I usually don’t respond to haters or trolls because it’s a waste of time (and that’s exactly what they want) but I wanted to bring up a point.
Yesterday I made a post talking about how I bombed a quiz in Quantum Mechanics. Yes, that’s right. We had a quiz on both the first and second days of class. My professor hinted at having a quiz but wasn’t clear about what would be on it. So I studied what ended up being the wrong topic (I wasn’t the only one to do so) and bombed it.
“You should go into IT sciences instead 😂😂😂“
I should change my entire major because of one quiz? Really? Is that really what you’re suggesting to me? Anyone who changes their major over one quiz is an idiot. Seriously. If you give up at the first sign of struggle you will go nowhere in any part of your life. One quiz does not determine your ability to do well in a specific field.
Even more so, I would argue that one class shouldn’t make you change your major, either, and that’s the real point I want to make here. A lot of people freshman year switch from a major in the natural sciences to a major in either social sciences or business right after the first semester. Maybe they honestly just didn’t like it anymore. Or maybe they failed an important class or barely passed and thought that meant they should quit.
But it really doesn’t mean you should quit.
I had one really bad semester in my physics degree. In the PHY-201 class, Fields and Waves, I got a C-. But I really felt like I deserved to fail. It definitely made me question my ability as a physicist. So much. I was having a huge identity crisis because I was trying to go into physics instead of chemistry, but if I couldn’t get through the first sophomore class how would I get through the rest of it? I was in a head spin because I had no idea what to do with my future if it didn’t include physics. Physics was my plan.
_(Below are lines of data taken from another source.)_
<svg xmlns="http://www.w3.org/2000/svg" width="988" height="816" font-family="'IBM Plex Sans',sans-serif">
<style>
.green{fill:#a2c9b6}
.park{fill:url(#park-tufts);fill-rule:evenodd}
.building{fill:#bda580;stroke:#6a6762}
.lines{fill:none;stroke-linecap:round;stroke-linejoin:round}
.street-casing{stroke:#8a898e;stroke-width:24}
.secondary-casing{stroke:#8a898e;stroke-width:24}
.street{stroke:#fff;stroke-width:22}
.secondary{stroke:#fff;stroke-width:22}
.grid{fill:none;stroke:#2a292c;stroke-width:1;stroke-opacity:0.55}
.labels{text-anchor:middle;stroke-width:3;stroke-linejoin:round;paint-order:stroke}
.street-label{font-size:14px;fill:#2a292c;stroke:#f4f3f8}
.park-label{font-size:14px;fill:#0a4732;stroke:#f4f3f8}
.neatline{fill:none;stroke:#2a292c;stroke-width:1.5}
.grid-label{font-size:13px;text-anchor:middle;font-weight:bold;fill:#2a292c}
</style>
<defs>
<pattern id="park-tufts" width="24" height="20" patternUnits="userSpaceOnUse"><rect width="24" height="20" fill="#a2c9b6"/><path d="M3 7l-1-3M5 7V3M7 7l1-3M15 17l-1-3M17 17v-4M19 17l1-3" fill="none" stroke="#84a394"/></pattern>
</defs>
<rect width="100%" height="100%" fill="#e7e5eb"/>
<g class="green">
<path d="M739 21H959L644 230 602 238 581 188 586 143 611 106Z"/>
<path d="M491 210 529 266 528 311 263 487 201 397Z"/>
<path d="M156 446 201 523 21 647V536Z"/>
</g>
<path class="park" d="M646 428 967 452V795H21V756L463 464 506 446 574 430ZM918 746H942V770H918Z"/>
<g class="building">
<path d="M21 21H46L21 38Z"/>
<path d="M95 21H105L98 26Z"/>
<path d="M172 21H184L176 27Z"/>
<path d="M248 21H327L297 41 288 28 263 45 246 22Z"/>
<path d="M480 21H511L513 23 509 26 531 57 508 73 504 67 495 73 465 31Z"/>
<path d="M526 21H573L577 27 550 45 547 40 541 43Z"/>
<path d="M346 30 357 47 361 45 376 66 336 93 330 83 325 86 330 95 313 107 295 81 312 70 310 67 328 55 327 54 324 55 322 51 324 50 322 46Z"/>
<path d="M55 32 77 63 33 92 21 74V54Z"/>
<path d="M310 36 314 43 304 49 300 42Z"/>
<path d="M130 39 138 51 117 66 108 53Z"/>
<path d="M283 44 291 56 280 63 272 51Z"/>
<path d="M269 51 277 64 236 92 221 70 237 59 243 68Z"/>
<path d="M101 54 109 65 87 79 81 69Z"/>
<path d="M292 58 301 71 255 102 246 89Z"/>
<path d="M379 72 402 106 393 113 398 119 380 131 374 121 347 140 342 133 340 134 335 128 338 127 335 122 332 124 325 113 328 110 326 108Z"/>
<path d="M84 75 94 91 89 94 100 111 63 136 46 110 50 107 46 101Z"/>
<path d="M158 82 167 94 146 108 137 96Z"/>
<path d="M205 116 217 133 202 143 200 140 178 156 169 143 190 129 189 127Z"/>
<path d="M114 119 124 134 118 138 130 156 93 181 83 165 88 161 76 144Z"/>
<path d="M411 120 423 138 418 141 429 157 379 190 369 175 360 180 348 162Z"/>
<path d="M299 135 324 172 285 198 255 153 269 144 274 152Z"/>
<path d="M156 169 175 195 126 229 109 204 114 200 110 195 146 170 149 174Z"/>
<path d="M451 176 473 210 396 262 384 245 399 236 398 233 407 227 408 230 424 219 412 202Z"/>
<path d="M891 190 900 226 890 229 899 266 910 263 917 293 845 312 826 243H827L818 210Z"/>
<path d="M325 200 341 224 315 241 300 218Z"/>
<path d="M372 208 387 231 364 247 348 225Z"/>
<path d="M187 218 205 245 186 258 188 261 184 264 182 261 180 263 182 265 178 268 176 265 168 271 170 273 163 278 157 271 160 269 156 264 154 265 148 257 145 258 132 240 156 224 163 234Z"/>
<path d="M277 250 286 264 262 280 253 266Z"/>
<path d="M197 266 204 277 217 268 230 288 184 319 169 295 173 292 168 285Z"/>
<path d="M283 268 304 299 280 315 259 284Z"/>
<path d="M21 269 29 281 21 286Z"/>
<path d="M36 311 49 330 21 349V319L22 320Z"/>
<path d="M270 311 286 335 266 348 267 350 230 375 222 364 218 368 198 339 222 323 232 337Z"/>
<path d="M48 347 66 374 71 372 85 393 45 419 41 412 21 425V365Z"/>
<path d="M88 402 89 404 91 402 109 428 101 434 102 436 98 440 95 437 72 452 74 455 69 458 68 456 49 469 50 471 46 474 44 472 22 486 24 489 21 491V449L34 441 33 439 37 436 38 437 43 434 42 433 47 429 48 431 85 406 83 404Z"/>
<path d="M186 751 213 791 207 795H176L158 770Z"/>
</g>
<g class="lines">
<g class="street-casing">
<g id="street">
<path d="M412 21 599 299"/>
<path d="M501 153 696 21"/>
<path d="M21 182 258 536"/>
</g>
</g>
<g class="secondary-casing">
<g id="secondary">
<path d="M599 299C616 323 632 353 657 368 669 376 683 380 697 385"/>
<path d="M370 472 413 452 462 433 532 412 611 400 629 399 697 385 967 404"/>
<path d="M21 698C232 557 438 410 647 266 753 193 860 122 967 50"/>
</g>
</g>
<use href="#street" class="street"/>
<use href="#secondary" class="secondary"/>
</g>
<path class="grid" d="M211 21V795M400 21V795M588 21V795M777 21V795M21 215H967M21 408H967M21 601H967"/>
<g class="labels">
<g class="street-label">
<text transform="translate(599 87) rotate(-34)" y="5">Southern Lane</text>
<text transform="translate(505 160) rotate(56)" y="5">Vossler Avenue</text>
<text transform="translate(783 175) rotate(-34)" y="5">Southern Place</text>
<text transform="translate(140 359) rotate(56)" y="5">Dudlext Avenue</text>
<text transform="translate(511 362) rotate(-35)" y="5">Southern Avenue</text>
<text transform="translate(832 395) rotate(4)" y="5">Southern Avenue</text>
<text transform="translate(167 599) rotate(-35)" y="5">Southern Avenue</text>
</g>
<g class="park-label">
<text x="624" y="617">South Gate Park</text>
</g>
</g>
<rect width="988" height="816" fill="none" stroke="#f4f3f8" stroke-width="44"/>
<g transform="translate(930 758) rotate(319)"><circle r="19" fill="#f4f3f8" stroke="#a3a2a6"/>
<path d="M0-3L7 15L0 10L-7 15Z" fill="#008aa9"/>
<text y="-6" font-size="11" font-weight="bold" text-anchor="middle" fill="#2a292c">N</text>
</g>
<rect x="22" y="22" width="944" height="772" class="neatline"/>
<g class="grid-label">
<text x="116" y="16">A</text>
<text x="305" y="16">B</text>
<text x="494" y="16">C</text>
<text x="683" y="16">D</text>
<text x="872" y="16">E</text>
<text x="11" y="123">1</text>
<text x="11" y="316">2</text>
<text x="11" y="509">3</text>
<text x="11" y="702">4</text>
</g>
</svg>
Well, it’s good I stuck with it. Because you know what I got in the PHY-203 class, Modern Physics? An A. And the math classes after that? An A-.
I fumbled in Fields and Waves. I fumbled a lot. But I learned from my mistakes. I made mistakes. I did some things wrong. I didn’t prepare like I should have. I had three other hard lab science/math classes at the same time. And the professor was a lot harder than the professor I had for my previous two physics classes. I recognized that there were things with my situation, whether they were my fault or not, that led me to a poor grade. I realized it, then I made a change.
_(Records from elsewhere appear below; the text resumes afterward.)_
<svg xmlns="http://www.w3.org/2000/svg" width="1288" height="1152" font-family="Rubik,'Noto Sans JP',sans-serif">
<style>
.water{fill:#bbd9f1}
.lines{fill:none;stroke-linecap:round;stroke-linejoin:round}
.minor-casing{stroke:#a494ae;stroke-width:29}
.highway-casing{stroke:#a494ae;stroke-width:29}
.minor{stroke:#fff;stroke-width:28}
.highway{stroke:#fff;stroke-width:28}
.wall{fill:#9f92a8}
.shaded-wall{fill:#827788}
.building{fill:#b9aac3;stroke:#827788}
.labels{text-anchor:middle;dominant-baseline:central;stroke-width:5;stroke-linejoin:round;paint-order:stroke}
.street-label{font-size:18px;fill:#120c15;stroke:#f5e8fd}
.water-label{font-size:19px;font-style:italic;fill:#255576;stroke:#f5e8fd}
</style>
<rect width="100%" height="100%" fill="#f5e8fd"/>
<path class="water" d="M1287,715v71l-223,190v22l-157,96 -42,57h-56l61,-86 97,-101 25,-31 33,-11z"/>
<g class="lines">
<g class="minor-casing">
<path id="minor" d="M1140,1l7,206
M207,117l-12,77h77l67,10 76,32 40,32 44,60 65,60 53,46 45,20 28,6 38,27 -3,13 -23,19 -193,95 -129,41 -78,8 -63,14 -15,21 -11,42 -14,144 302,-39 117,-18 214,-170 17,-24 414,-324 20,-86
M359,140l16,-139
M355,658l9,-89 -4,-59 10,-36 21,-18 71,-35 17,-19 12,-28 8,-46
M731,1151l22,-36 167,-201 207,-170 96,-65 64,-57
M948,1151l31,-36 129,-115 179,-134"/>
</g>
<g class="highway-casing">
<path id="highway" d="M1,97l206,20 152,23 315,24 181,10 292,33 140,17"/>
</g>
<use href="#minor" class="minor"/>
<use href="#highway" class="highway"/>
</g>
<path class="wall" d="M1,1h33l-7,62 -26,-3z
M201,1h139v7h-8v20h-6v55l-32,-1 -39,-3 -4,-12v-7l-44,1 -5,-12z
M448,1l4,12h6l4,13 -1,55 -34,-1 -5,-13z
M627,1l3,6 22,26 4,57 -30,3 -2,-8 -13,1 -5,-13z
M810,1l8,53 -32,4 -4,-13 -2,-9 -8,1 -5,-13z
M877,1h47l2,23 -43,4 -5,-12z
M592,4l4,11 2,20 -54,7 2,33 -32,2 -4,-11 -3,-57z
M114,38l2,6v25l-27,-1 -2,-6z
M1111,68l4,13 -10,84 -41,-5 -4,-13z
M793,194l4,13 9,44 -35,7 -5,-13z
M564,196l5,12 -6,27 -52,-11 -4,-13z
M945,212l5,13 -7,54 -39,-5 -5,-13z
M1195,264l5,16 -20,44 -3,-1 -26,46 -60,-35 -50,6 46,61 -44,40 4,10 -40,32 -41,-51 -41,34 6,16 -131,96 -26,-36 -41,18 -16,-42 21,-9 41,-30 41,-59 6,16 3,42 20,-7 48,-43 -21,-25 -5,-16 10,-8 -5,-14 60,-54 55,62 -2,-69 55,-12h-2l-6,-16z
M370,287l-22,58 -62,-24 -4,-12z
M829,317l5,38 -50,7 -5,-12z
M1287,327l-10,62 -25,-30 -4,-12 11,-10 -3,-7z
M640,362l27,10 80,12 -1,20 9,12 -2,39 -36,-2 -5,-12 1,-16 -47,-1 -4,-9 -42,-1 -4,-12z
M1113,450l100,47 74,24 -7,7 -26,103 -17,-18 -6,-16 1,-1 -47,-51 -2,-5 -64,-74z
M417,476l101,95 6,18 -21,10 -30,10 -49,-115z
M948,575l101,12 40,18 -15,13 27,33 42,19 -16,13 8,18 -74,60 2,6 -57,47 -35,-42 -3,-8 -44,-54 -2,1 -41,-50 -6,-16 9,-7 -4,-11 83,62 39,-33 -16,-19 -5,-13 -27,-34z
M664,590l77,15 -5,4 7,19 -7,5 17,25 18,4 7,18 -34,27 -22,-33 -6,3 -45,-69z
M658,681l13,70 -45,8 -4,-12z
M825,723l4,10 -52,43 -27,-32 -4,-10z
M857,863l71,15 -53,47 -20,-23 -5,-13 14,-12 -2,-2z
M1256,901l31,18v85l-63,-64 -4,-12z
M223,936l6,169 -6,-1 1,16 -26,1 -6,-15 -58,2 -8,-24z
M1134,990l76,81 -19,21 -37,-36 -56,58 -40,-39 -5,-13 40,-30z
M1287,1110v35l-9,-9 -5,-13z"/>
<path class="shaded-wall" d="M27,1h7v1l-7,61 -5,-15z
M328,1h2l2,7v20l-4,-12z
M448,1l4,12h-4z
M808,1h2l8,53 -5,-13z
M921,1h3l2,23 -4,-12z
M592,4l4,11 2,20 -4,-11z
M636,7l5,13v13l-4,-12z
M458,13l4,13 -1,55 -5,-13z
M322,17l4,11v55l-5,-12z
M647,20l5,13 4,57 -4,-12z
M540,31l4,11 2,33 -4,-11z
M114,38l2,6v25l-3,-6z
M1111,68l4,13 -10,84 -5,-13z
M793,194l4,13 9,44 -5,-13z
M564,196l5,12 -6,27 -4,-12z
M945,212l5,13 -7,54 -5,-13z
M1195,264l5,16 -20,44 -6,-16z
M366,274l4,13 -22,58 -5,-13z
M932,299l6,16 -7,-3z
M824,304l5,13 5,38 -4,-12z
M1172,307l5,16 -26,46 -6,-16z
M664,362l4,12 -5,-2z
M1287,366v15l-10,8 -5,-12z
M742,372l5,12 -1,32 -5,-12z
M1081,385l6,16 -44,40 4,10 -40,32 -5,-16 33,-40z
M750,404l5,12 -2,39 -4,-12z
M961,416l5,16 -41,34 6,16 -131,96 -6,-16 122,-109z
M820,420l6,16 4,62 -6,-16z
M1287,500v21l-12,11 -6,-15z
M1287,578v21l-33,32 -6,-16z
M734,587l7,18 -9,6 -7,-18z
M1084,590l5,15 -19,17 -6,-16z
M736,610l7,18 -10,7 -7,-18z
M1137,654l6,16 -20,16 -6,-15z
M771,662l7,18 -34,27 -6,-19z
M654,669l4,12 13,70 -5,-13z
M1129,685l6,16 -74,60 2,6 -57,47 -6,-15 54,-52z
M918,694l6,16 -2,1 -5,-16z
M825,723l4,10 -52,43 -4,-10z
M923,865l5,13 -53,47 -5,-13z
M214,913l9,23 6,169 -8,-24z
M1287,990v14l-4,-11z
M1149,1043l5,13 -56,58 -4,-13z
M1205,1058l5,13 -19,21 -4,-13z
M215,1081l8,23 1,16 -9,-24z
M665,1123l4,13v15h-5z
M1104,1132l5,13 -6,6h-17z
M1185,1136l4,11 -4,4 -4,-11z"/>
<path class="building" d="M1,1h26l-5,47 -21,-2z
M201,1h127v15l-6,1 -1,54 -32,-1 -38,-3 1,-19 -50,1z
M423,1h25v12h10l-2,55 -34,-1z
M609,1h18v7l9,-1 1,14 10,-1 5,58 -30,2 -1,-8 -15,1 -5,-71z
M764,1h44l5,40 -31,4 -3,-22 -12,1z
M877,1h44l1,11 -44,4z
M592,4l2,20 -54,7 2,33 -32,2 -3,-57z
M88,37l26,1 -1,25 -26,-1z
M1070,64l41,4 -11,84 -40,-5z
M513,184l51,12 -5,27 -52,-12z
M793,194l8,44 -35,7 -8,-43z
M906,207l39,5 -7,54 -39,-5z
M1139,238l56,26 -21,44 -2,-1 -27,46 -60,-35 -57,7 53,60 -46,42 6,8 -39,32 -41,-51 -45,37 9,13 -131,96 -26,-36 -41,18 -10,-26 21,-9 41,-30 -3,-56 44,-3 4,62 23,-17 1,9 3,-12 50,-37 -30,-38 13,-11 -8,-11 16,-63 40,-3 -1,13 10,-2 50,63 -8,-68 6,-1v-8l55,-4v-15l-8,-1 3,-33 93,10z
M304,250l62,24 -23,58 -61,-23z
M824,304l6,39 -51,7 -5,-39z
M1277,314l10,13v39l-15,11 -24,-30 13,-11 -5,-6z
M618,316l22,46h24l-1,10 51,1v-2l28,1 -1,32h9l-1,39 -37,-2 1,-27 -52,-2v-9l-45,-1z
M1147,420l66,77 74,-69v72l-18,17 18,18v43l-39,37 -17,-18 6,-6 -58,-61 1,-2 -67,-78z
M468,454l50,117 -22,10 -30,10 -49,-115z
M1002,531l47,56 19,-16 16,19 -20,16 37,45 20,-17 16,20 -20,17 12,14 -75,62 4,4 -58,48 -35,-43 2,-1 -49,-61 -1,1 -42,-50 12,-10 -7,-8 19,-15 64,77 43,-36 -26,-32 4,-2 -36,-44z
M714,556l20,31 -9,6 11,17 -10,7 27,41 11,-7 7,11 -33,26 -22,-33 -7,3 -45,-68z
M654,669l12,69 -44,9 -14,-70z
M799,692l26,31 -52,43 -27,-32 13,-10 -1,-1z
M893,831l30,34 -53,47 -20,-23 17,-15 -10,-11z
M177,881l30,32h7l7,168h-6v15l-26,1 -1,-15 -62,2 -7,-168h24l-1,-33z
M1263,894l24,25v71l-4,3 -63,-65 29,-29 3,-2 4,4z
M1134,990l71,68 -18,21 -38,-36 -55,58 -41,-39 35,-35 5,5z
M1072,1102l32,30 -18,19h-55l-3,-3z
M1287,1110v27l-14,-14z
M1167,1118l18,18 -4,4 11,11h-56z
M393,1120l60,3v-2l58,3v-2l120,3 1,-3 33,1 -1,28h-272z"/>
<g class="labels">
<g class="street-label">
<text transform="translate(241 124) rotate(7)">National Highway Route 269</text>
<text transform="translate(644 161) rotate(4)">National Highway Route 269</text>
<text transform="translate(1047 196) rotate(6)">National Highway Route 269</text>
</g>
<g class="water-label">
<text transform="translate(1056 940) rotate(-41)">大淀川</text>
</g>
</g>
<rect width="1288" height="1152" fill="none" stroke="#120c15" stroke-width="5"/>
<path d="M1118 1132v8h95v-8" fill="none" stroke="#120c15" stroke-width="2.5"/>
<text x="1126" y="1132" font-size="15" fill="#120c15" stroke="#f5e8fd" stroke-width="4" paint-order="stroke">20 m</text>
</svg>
If you’re considering changing your major, give it some thought. Do you not like the field or did you just not like that specific class? Will you always be doomed to fail or is there a skill you can improve on to do better in the future? Do you need a flawless GPA or can you just manage with the degree?
Really think about these things. Because sometimes people give up on something they would have loved just because it was hard at first.
And honestly, I personally love that physics is hard. I hate studying for chemistry because, relatively speaking, it’s much easier (for me) than physics. So I’m not as interested in spending my time studying it. I really like the challenge that physics and math give me, so I enjoy studying for those classes. I didn’t give up my chemistry major (obviously; I’m a double major) but I realized I don’t like chemistry. And it has nothing to do with my ability. I just don’t like it. I don’t like studying it or being in lab. Whether it’s class or research.
Physics on the other hand, yeah. I struggled a bit at first. But I’ve learned and improved. And I really enjoy the subject matter. That’s why I stick with it. Because I enjoy it and I know that the only thing standing between me and my success in physics is the work I put into it.
I may not always understand something at first, but I know that I can learn it and that I want to. That’s what’s important.